[BRIEF] In the entries below, find the line containing "shows no protein" and the line containing "positivity by IHC". Copy those two lines and everything between them exactly, and only that.

[RECORDS PROVIDED]
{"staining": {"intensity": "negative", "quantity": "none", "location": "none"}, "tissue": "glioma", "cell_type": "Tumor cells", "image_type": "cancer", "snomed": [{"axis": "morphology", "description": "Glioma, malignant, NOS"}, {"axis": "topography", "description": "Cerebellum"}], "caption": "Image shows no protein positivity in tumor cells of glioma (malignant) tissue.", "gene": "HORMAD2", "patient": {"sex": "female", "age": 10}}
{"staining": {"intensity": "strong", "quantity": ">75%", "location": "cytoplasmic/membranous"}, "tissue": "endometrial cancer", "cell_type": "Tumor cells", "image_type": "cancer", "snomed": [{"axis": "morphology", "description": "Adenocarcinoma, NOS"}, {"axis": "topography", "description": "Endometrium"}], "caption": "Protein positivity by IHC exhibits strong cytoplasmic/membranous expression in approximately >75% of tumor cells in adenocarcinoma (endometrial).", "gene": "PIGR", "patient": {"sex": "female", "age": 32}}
...
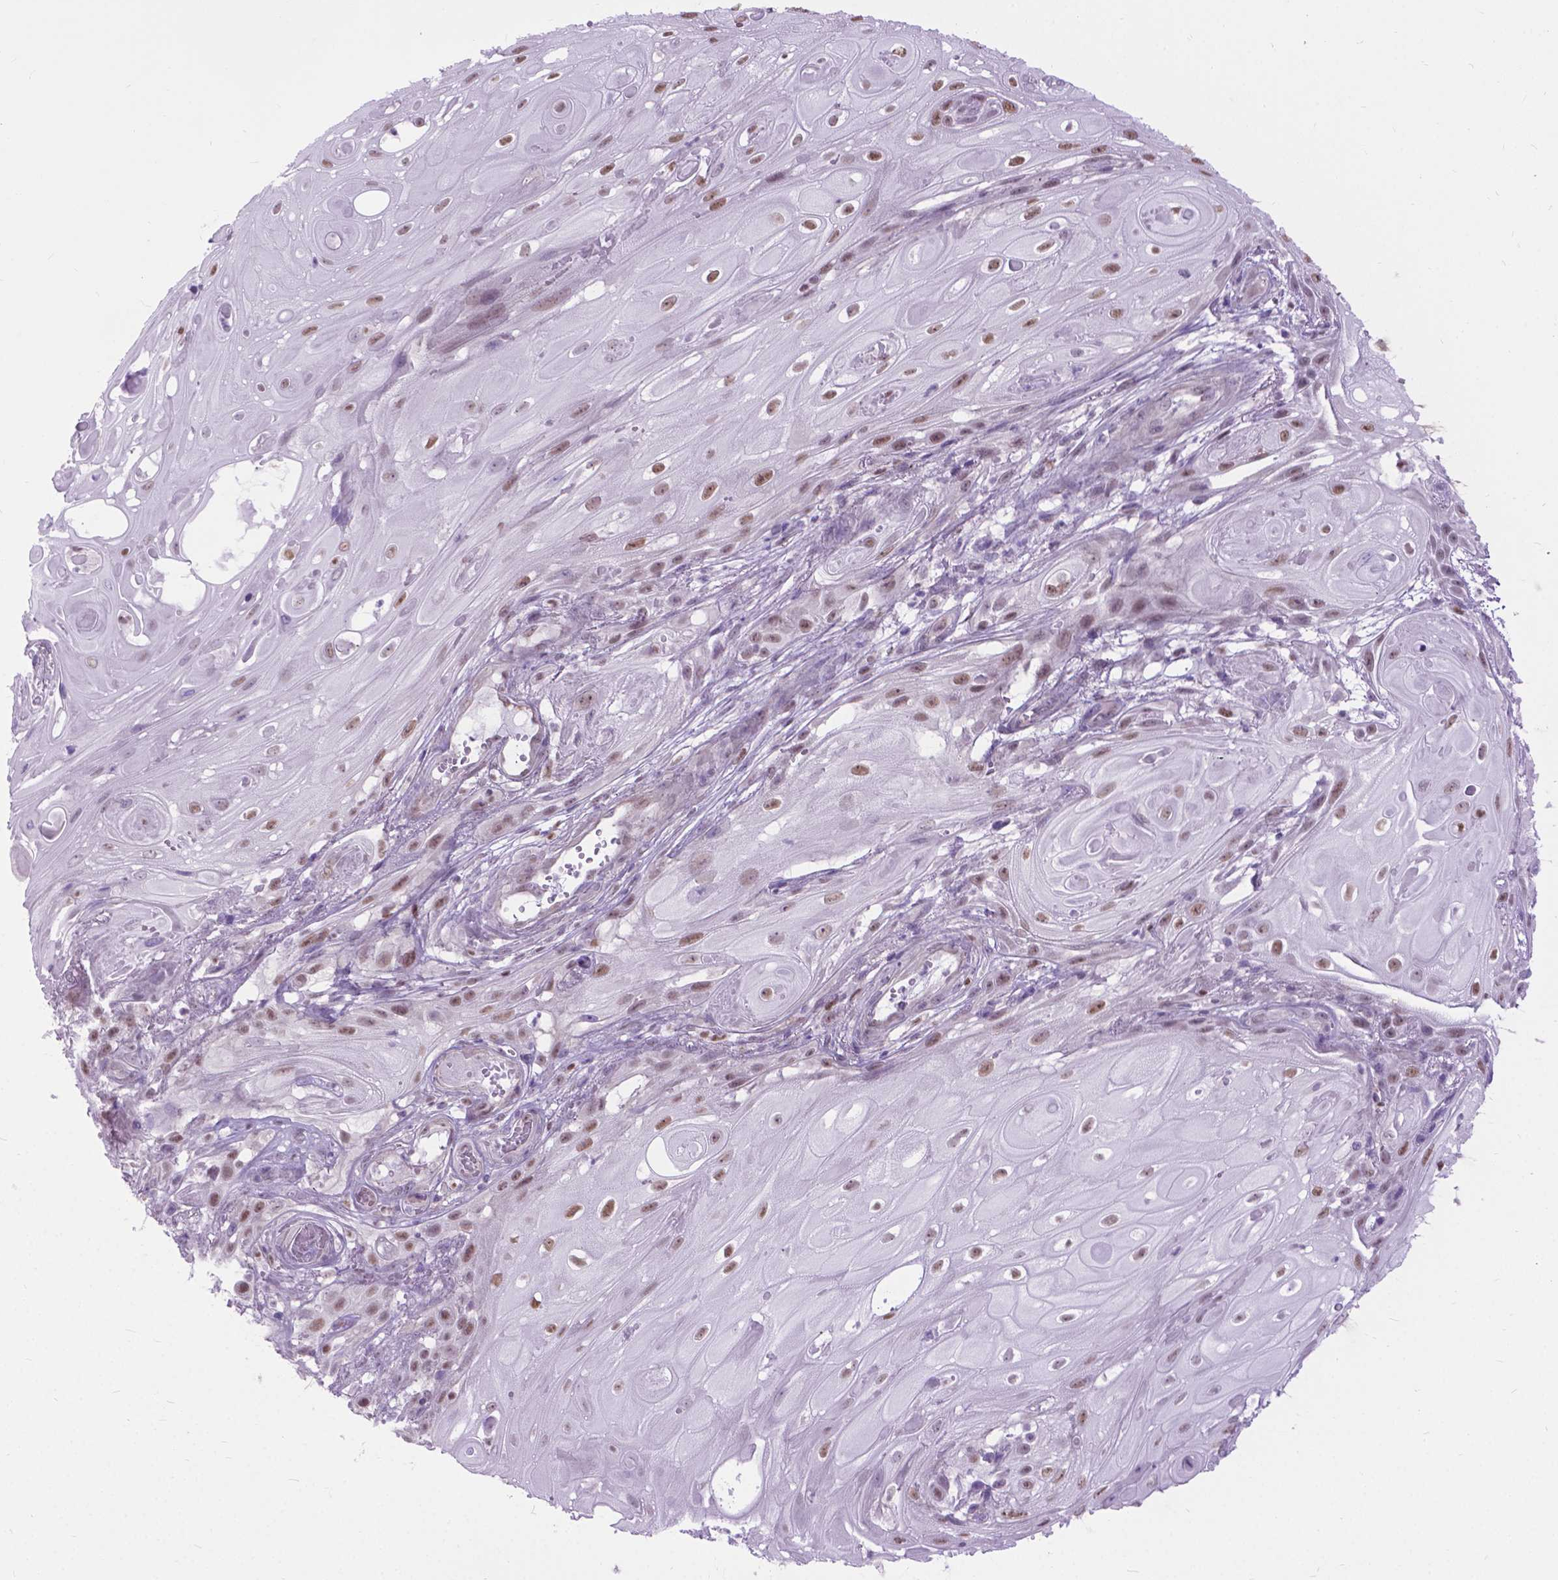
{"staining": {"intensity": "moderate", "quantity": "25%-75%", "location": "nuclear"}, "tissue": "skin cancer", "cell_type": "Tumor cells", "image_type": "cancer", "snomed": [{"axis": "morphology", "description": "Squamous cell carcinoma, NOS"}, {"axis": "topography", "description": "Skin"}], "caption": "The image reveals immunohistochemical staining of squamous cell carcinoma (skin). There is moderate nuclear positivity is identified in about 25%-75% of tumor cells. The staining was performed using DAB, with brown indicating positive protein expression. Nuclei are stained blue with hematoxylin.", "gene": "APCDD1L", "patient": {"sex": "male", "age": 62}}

[THE ANSWER]
{"staining": {"intensity": "negative", "quantity": "none", "location": "none"}, "tissue": "glioma", "cell_type": "Tumor cells", "image_type": "cancer", "snomed": [{"axis": "morphology", "description": "Glioma, malignant, NOS"}, {"axis": "topography", "description": "Cerebellum"}], "caption": "Image shows no protein positivity in tumor cells of glioma (malignant) tissue.", "gene": "HORMAD2", "patient": {"sex": "female", "age": 10}}
{"staining": {"intensity": "strong", "quantity": ">75%", "location": "cytoplasmic/membranous"}, "tissue": "endometrial cancer", "cell_type": "Tumor cells", "image_type": "cancer", "snomed": [{"axis": "morphology", "description": "Adenocarcinoma, NOS"}, {"axis": "topography", "description": "Endometrium"}], "caption": "Protein positivity by IHC exhibits strong cytoplasmic/membranous expression in approximately >75% of tumor cells in adenocarcinoma (endometrial).", "gene": "PIGR", "patient": {"sex": "female", "age": 32}}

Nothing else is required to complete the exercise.